Perbedaan ini menurut saya penting. Sebab ketika anda turun dari gunung (bukit/tempat ketinggian) dan anda mengajar para murid, anda berada pada level (ketinggian) yang sama dengan mereka. Dengan kata lain, Yesus tidak berada “di atas” mereka saat mengatakan Sabda Bahagia tersebut. Ia tidak berbicara dari teori, tetapi Ia berdiri sama tinggi dengan para murid.
Yesus berdiri di tempat yang sama dengan para miskin, ia berdiri di tempat yang sama dengan mereka yang lapar.
Sering kali, kita berkata-kata pada level teori. Kata-kata kita akan lebih bermakna ketika kita berdiri pada tempat yang sama.
Dengan demikian, ketika Yesus berkata: “Berbahagialah, hai kamu yang sekarang ini lapar,” Ia sedang berkata: “Berbahagialah kita yang lapar, karena Aku tahu bagaimana rasanya lapar.” Saat Ia berkata: “Berbahagialah mereka yang menangis, berbahagialah mereka yang berkabung, berbahagialah mereka yang dianiaya,” Ia sedang berkata: “berbahagialah kita yang menangis, berbahagialah kita yang berkabung, berbahagialah kita yang dikejar-kejar dan dianiaya.” Ia dapat berkata demikian karena Ia sendiri mengalami penderitaan, perkabungan, tangis, pengejaran yang sama.
Banyak orang punya kuasa, tetapi tidak punya kredibilitas karena mereka berbicara dari kepalanya saja. Banyak orang punya kuasa, tetapi kuasanya tak mempunyai kekuatan dan kredibilitas karena mereka tidak berbicara dari hati. Mereka tidak berbicara dari pengalaman. Mereka tidak tahu bagaimana rasanya menjadi miskin.

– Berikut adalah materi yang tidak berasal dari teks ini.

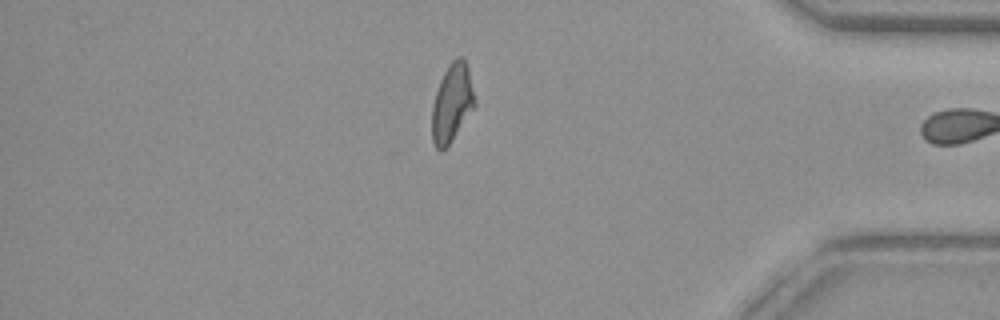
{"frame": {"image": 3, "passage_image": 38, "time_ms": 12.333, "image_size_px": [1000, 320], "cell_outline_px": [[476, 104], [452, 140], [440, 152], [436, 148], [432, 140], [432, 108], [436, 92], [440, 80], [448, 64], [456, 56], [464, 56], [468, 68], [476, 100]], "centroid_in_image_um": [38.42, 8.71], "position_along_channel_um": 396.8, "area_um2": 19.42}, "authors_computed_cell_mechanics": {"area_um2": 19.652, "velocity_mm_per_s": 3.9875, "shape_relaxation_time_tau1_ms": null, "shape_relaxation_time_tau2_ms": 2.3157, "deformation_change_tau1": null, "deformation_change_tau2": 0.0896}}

Suatu ketika, saya berjumpa dengan seorang suster yang melayani orang miskin. Ia tinggal bersama mereka. Ia tidak sedang melaksanakan proyek untuk orang miskin. Bahkan ia tidak sedang mengajar mereka. Ia hanya tinggal bersama mereka, di kawasan kumuh. Lalu saya katakan kepadanya, “Suster, anda tidak dapat berkotbah kepada perut-perut kosong! Kita harus berbuat sesuatu untuk meningkatkan taraf hidup mereka!” Dan suster itu menjawab sambil tersenyum: “Bisa. Anda bisa mengajar, anda bisa berkotbah kepada perut-perut lapar, jika perut anda yang mengajar dan perut mereka yang diajar sama-sama kosong.”
Tentu saya tidak bermaksud untuk mengatakan, bahwa tinggal bersama dengan yang menderita dan tidak berbuat apa-apa sudah cukup. Tetapi, kita, orang tua, imam, rohaniwan, biarawan/wati, siapa saja yang punya kuasa, mari kita tidak hanya bicara dari ketinggian saja, tetapi perlu turun ke bawah, berdiri pada level yang sama dengan lawan bicara kita, dengan yang kita ajar, dengan yang kita kotbahi, dengan yang kita layani. Bicara dari hati.
Bacaan Misa hari ini: 1Kor. 7:25-31; Mzm. 45:11-12,14-15,16-17; Luk. 6:20-26.